研究課題/領域番号 |
24659980
|
研究機関 | 旭川医科大学 |
研究代表者 |
石川 洋子 旭川医科大学, 医学部, その他 (30550660)
|
研究分担者 |
濱田 珠美 旭川医科大学, 医学部, 教授 (00374273)
|
キーワード | スキンライフ |
研究概要 |
本研究はEGFRを標的とする分子標的薬治療を受ける進行非小細胞肺がんを持つ人のスキンライフが脅かされる経験を明らかにし、ケアエビデンスと統合したNSCLCスキンライフサポートPHを開発することを目的とする。 本年度は、昨年度に研究の趣旨を理解し同意が得られた6名のデータについて、分子標的医薬治療を受け、スキンライフが脅かされた進行非小細胞肺がん(以下、進行NSCLC)を持つ人の基本モデルを作成するため、グラウンデッド・セオリー・アプローチ(手順:①データの文字化②データの切片化③オープン・コーディング④アクシャル・コーディング⑤セレクティブ・コーディング)により第1段階の再分析を行った。 進行NSCLCを持つ人が経験した皮膚障害は、ざ瘡様皮疹、皮膚乾燥、掻痒症、爪囲炎、皮膚疼痛であった。以下、【 】はカテゴリー、《 》はサブカテゴリー、〈 〉はラベル、“ ”は言語データを意味する。 分子標的薬治療を受ける進行NSCLCを持つ人は、〈気になる顔の症状〉〈ストレスとなる頭皮の症状〉〈強い痒み〉 〈割れる爪〉〈触れない強い痛み〉などの《さまざまな皮膚症状》の出現を経験し、〈ひどさに応じた塗りわけ〉〈こまめな保湿剤塗布〉や〈日常動作の工夫〉など、症状を自己評価しながら【皮膚症状への対処】を行っていた。
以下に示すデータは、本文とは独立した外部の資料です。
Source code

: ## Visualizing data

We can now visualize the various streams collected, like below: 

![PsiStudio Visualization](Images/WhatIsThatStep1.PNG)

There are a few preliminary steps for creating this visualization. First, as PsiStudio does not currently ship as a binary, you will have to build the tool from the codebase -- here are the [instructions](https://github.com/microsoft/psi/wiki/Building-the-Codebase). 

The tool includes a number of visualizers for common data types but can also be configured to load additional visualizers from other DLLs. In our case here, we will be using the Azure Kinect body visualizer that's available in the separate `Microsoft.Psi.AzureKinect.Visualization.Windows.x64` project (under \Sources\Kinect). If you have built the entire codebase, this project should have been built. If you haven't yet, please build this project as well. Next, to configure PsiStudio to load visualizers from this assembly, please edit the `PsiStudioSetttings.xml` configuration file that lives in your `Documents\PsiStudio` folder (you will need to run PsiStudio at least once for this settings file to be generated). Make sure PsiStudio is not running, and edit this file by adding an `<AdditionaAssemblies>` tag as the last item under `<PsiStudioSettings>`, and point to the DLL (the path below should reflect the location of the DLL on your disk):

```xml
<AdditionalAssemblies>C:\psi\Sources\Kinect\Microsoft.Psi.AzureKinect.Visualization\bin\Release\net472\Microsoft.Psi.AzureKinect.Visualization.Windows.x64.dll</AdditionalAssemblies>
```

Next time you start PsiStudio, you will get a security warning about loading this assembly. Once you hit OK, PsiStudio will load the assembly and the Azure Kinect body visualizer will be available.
【皮膚症状への対処】の結果、《症状の改善》を得て《自分なりのスキンケアの獲得》のプロセスを経るものと、《さまざまな皮膚症状》に対し〈掻く〉〈皮膚治療薬の効果のなさ〉から皮膚治療薬を中断、あるいは《分からない対処方法》が《繰り返す症状》と《症状の深刻化》のサイクルの中で《避けられなかった休薬》に至るプロセスであることが明らかになった。
|
現在までの達成度 (区分) |
現在までの達成度 (区分)
3: やや遅れている
理由
分子標的薬治療を受け、スキンライフが脅かされた進行NSCLCを持つ人の基本モデルの作成のため、昨年度の分析方法を一部修正し再分析を行ったことにより、EGFR-TKIによる皮膚障害のケアエビデンスの文献検討の開始とアセスメントツールの作成に遅れが生じている。
|
今後の研究の推進方策 |
スキンライフが脅かされた進行NSCLCを持つ人の【皮膚症状への対処】から《自分なりのスキンケアの獲得》へのプロセスは、【皮膚症状への対処】に関する資源や情報が豊富ではなく、《さまざまな皮膚症状》を何とか凌ぎながら過ごしていた。また、《分からない対処方法》《繰り返す症状》《症状の深刻化》のサイクルと《避けられなかった休薬》に至るプロセスでは、《がんの進行に対する不安》を抱く、あるいは今までの自分の“がんと闘う”〈治療姿勢に対する疑問〉を生じ、不安、葛藤、落胆などのつらい気持ちを抱えていることが窺えた。 このことから、スキンライフが脅かされた進行NSCLCを持つ人へのサポートとして、①脅かされたスキンライフへのさまざまな方策の活用、②症状の観察とスキンライフケアの取り組みの自己評価、③共にスキンライフケアに取り組む医療者の存在を必要とすることが示唆される。この結果とがん看護CNSとの協働によりエビデンスの高いケアを統合し、スキンライフが脅かされた進行NSCLCを持つ人のスキンライフサポートPHの構築に取り組む。
|
次年度の研究費の使用計画 |
本年度はデータ入力やテープ起こし代がかからず、人件費・謝金分の残金が生じた。 本年7月に開催予定の第55回日本肺癌学会学術集会参加のための旅費として使用する。学術集会参加において、進行NSCLCを持つ人の分子標的薬治療ならび皮膚障害の管理の最新の知見について情報収集を行う予定である。